- [RECORDS TO USE]:

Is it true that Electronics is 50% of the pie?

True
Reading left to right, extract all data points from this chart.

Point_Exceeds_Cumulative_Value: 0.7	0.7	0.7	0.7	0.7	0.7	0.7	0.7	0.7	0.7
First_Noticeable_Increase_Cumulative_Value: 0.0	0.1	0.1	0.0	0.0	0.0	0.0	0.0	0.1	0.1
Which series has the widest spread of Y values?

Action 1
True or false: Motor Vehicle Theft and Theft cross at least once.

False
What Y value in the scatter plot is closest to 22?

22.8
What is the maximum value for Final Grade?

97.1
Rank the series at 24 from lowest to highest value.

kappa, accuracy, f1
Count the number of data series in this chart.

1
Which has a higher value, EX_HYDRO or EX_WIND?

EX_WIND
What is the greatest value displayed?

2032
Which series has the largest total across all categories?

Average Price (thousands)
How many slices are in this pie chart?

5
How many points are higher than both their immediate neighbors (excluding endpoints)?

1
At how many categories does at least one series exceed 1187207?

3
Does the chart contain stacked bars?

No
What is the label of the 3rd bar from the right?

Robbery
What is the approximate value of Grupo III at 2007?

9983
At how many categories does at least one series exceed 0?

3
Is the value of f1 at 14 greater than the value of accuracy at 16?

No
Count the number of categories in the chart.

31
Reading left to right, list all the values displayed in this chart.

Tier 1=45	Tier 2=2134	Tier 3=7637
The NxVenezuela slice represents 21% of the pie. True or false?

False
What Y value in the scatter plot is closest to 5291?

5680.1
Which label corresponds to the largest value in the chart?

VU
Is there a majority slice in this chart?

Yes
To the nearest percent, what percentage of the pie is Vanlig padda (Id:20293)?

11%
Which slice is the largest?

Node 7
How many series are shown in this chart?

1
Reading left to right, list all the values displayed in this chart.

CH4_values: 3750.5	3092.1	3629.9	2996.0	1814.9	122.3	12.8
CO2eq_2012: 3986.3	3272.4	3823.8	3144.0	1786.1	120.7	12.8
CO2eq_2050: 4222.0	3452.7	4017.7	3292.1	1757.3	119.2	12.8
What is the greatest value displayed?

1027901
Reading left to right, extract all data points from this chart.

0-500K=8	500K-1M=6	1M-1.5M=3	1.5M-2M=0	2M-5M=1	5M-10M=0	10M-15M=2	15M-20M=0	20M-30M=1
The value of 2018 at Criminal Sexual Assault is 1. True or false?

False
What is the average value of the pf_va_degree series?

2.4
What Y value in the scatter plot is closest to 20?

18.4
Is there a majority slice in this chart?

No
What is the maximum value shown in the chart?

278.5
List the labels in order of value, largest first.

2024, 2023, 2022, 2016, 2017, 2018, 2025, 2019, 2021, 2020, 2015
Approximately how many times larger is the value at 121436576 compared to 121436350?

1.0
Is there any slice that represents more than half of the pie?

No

- [GOAL OF THE EXERCISE]:
State how many lines of the entries above contain the string "series", with case counting, and give only the number.

- [RESULT]:
8